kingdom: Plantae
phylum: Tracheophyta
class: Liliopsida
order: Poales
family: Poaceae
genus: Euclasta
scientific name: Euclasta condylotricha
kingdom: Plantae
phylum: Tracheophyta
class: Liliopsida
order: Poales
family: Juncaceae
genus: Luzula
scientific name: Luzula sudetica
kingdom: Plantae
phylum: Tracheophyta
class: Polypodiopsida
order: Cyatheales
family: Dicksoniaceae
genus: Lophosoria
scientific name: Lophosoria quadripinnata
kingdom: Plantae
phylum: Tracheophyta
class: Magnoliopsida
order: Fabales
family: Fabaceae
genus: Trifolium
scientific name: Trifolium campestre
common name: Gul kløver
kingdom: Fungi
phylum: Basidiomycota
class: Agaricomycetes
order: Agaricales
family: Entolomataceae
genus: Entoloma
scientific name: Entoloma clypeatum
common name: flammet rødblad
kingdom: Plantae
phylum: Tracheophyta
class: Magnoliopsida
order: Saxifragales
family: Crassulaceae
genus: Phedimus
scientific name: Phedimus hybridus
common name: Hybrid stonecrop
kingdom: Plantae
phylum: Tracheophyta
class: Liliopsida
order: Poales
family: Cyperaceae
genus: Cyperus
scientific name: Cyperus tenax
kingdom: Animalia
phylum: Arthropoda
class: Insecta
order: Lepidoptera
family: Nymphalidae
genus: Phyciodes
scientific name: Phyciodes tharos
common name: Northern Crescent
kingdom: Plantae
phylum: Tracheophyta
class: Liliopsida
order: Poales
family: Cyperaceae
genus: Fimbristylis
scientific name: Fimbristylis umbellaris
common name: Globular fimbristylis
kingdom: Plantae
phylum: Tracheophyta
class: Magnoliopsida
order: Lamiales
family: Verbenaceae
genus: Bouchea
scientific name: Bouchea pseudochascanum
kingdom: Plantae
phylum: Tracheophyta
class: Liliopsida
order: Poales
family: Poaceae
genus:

- _Objective_
Format the stretch from the start of the data above through the line containing "genus: Lophosoria", inclusive, as a JSON list of strings. Use one string per line and leave out any blank lines.

- _Written answer_
[
  "kingdom: Plantae",
  "phylum: Tracheophyta",
  "class: Liliopsida",
  "order: Poales",
  "family: Poaceae",
  "genus: Euclasta",
  "scientific name: Euclasta condylotricha",
  "kingdom: Plantae",
  "phylum: Tracheophyta",
  "class: Liliopsida",
  "order: Poales",
  "family: Juncaceae",
  "genus: Luzula",
  "scientific name: Luzula sudetica",
  "kingdom: Plantae",
  "phylum: Tracheophyta",
  "class: Polypodiopsida",
  "order: Cyatheales",
  "family: Dicksoniaceae",
  "genus: Lophosoria"
]